Our SMR analyses were based on three core assumptions: (1) The genetic variants used as IVs were associated with gene expression (i.e., concern of weak IV); (2) The genetic variants were not associated with confounders that bias the association of gene expression with IgAN; and (3) The genetic variants are related with IgAN only through their association with gene expression. Concerns about these assumptions are minimal, moderate, or cannot be verified directly. For Assumption 1, the SMR analysis assumed a P value threshold of 5 × 10− 8 to select the top associated eQTL. Therefore, the selected genetic variants indeed showed strong association with gene expression, and we believe that the concern about weak IV is minimal. The basis for Assumption 2 is that the genetic variants are not associated with socioeconomic and behavioural traits that commonly confound the effect of exposure (i.e., gene expression) on outcome (i.e., IgAN risk). Our SMR analyses used summarized data; therefore, we did not have data to directly test this assumption. Assumption 3 is regarding horizontal pleiotropy which can skew the MR results. Recent research indicated that horizontal pleiotropy was detectable in more than 48% of significant MR causalities, yielding an average bias of −131% to 201% in MR estimates. The existence of horizontal pleiotropy can induce false-positive causal findings in up to 10% of relationships [42]. For some of the identified genes, we did notice that the HEIDI test was significant, indicating that we should interpret these results with caution.

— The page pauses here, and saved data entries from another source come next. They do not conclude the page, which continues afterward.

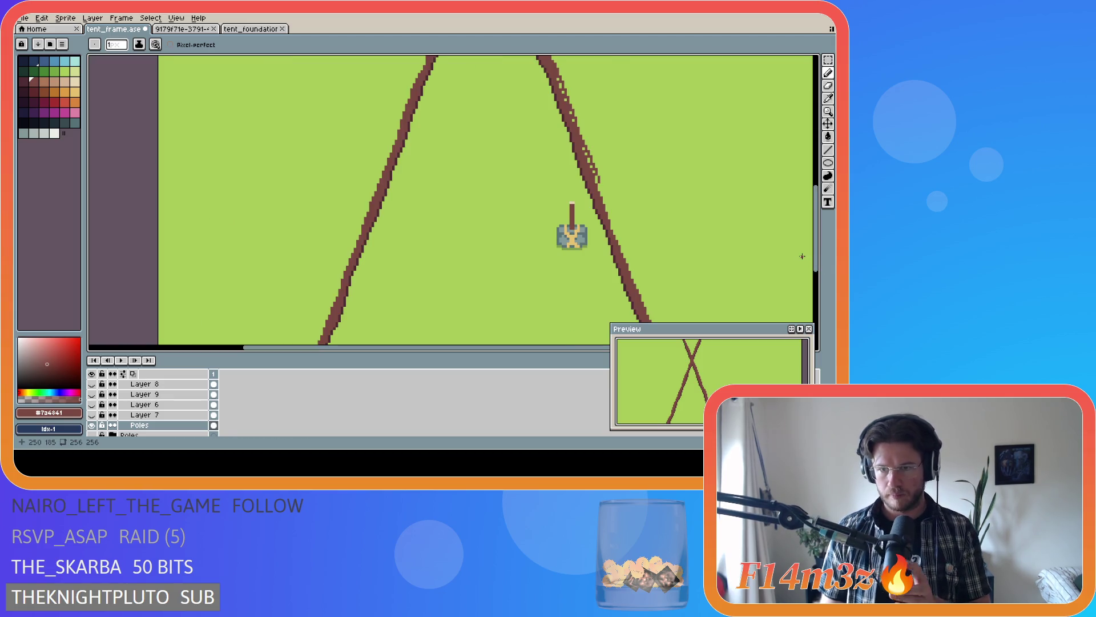
pyautogui.scroll(-1, 794, 250)
pyautogui.moveTo(523, 348); pyautogui.dragTo(622, 346)
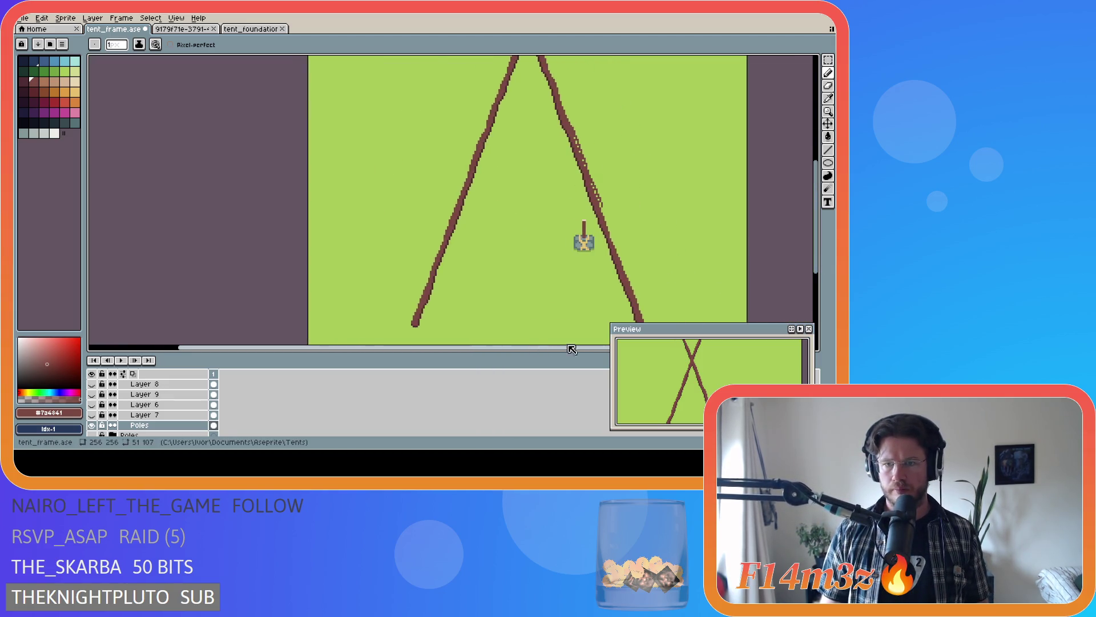
pyautogui.scroll(1, 607, 263)
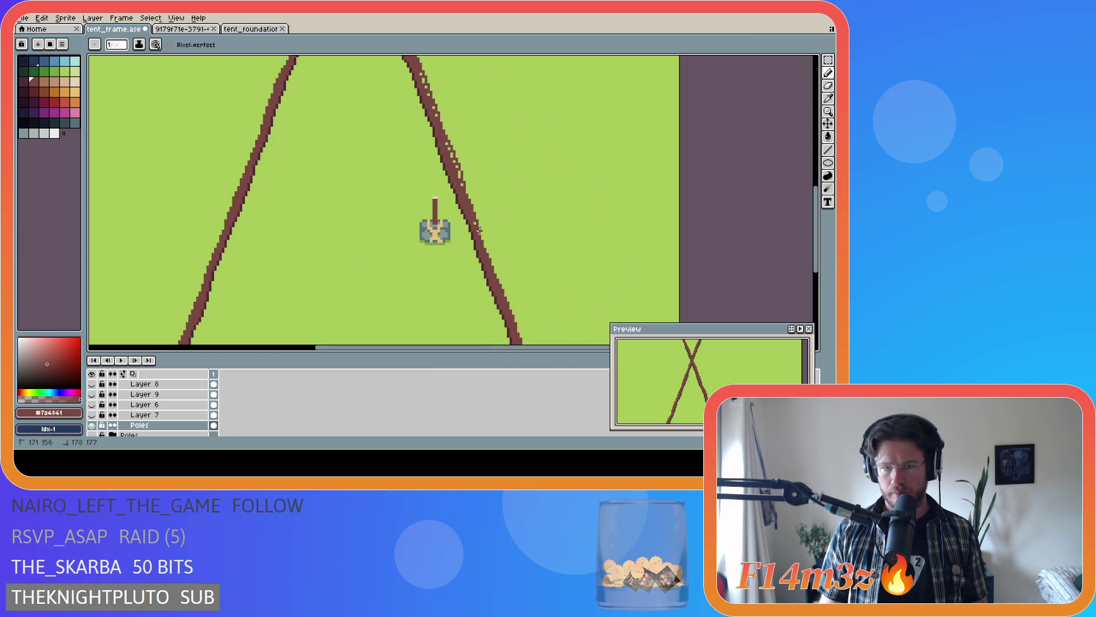
pyautogui.moveTo(463, 177); pyautogui.dragTo(491, 261)
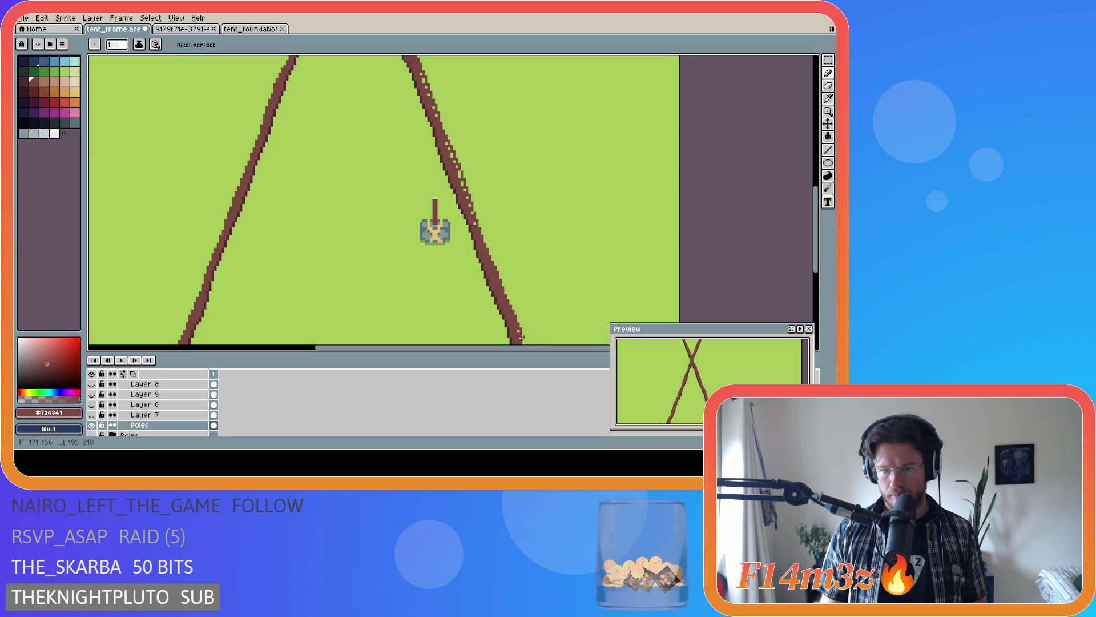
pyautogui.moveTo(523, 336); pyautogui.dragTo(533, 227)
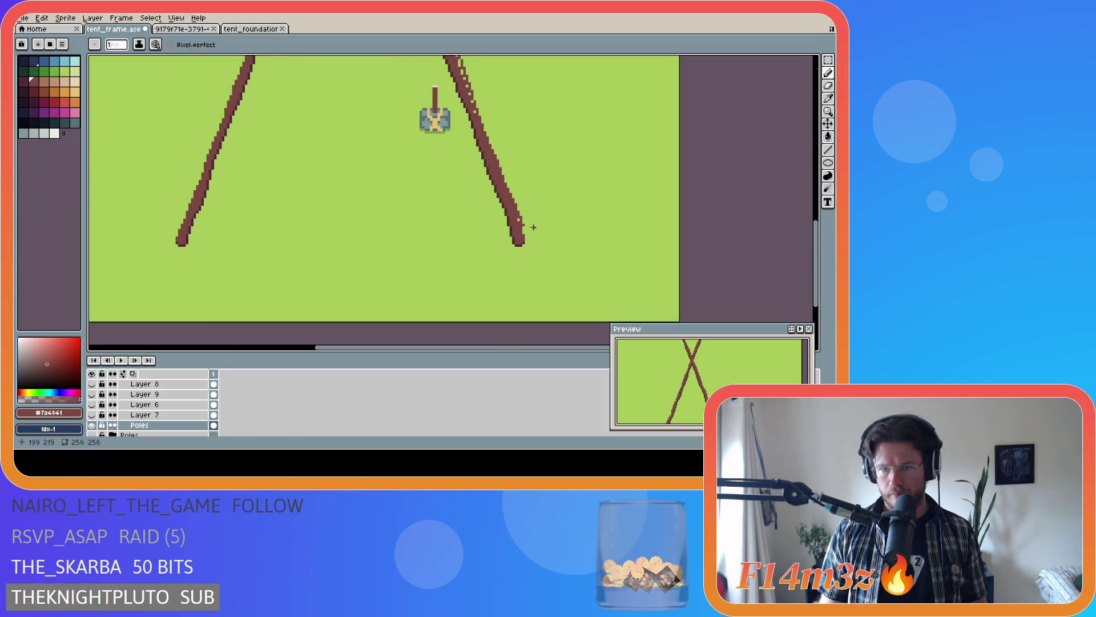
pyautogui.scroll(1, 534, 227)
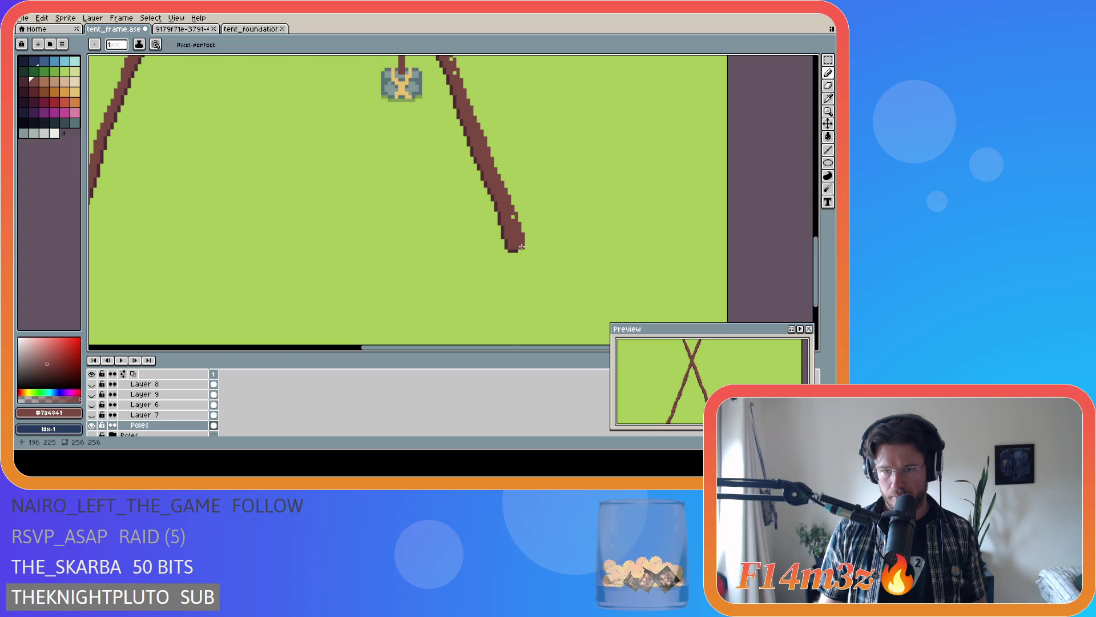
# - Fill out the right pole's lower end, clean its speckled edge, and show Layer 7's poles again
pyautogui.click(524, 242)
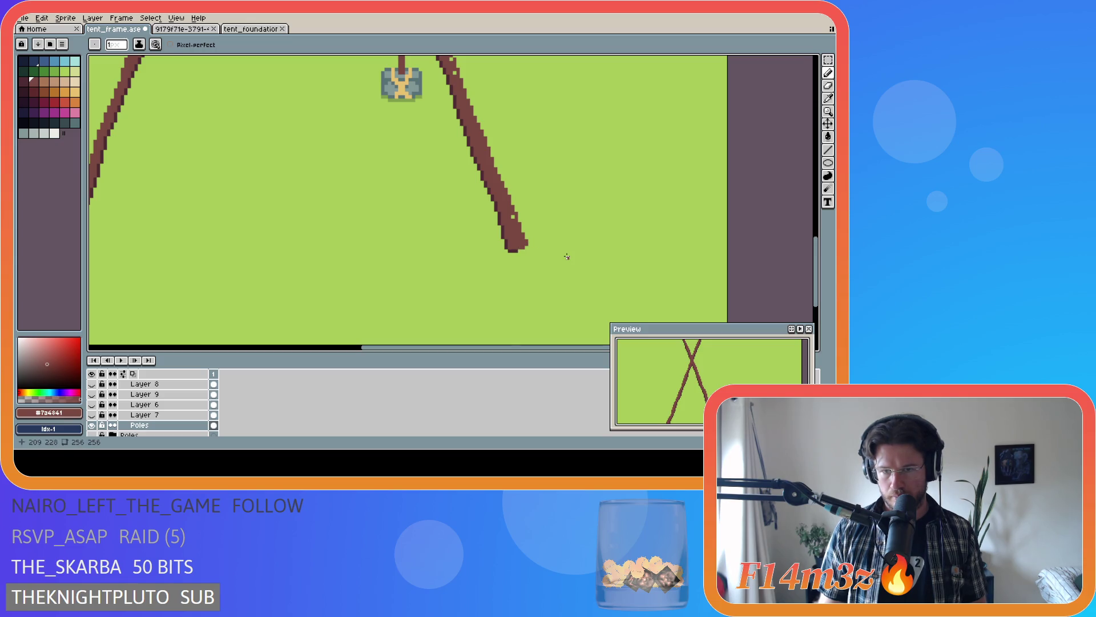
pyautogui.scroll(-1, 559, 264)
pyautogui.scroll(-1, 560, 265)
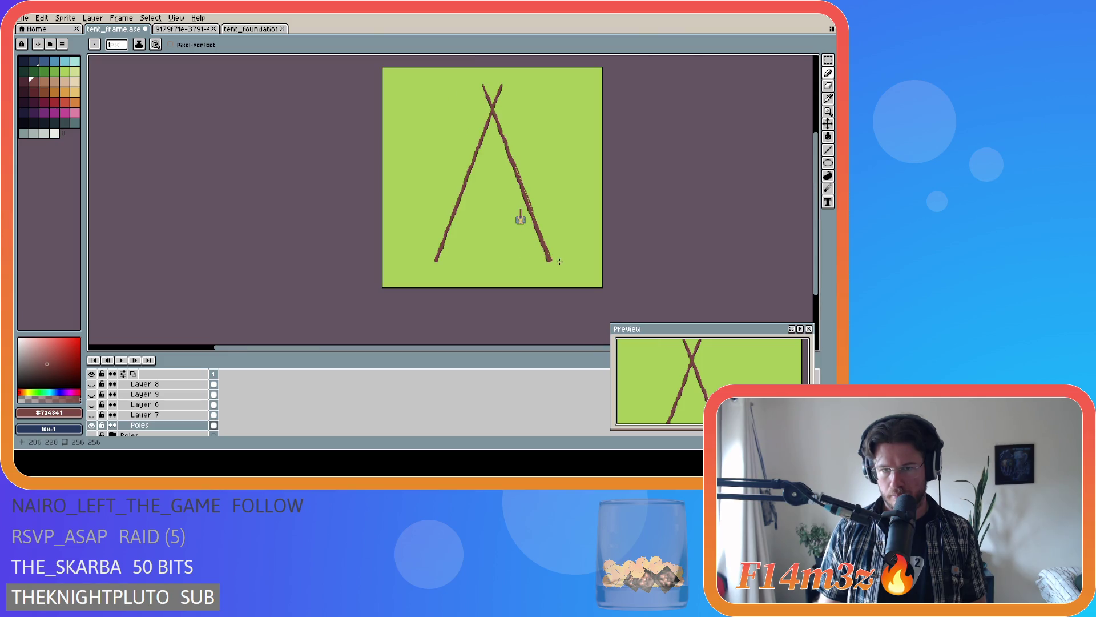
pyautogui.scroll(1, 572, 185)
pyautogui.scroll(1, 417, 165)
pyautogui.click(397, 125)
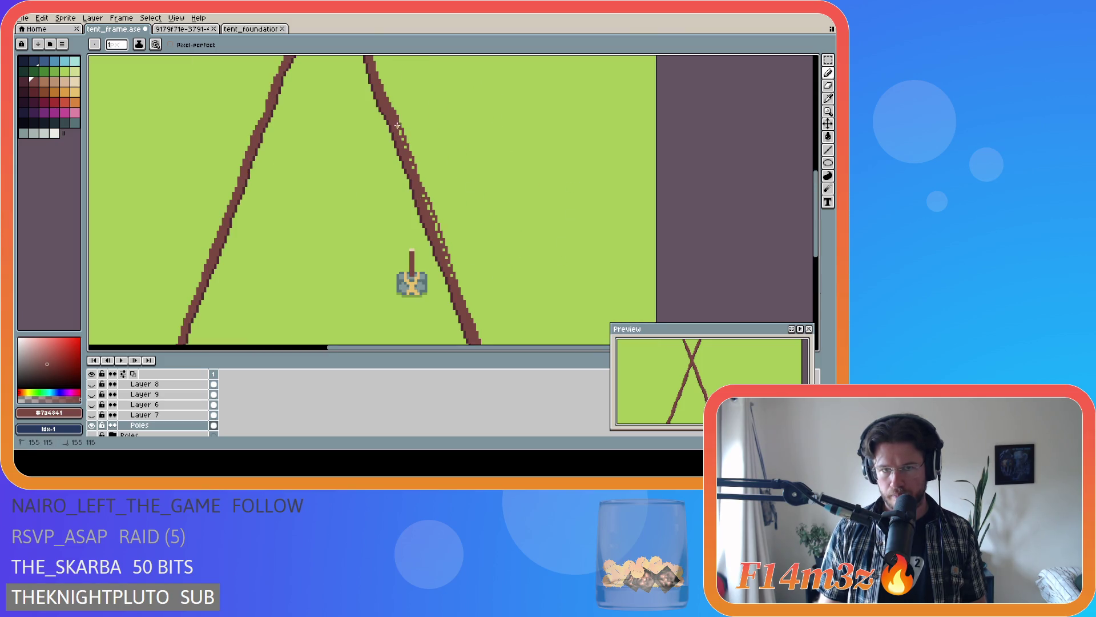
pyautogui.moveTo(404, 142); pyautogui.dragTo(426, 203)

Our study has some limitations. The number of eligible probes and the sample size of the eQTL for the SMR analysis was limited, especially the GTEx eQTL. Moreover, we used FDR to correct for multiple testing. Together, we may miss some important genes that were not tagged in the eQTL data or filtered out by FDR. The HEIDI test indicated the existence of horizontal pleiotropy for some of the observed associations (Additional file 1: Table S4). Our SMR analysis used eQTL data from the blood as the sample size for eQTL data in kidney is rather limited in GTEx V7. It would be interesting to explore whether the findings still hold using kidney eQTL data which are based on larger sample sizes. Moreover, the GWAS data are based on mixed ancestries including Europeans and East Asians. We did not perform SMR analysis in subjects of European ancestry because the GWAS summarized data for European ancestry are not publicly available. In our SMR analyses, the exposure is gene expression which may be influenced by genetic variants. The SMR analyses, however, cannot distinguish between pleiotropy and causality. We did not perform genetic colocalization analysis [43], which aims to assess whether two traits are affected by the same or distinct causal variants and therefore serves as a good complement to the SMR analysis. We used the default setting in the SMR analyses; therefore, we only examined pleiotropic association in cis regions but not in trans regions. Future studies are needed to explore genes in trans regions in pleiotropic association with IgAN. The SMR approach adopted in this paper used a single instrument. Traditional methods, such as SMR, MR-Egger and median based regression, only make use of a single SNP instrument or multiple independent SNP instruments. Some new MR-based methods have been recently developed, such as the probabilistic Mendelian randomization method named PMR-Egger which can accommodate multiple correlated instruments and can control horizontal pleiotropic effects [44]. PMR-Egger was found to yield calibrated values across a wide range of scenarios and improve the power of MR analysis over existing approaches, potentially leading to better replication and experimental validation on the top identified genes. Future studies that use these novel methods are needed to validate our findings.

Conclusion

In summary, we performed SMR and FUMA analysis and identified many genetic variants/loci that are potentially involved in the pathogenesis of IgAN. More studies are needed to elucidate the exact mechanism of the identified genetic variants/loci in the etiology of IgAN.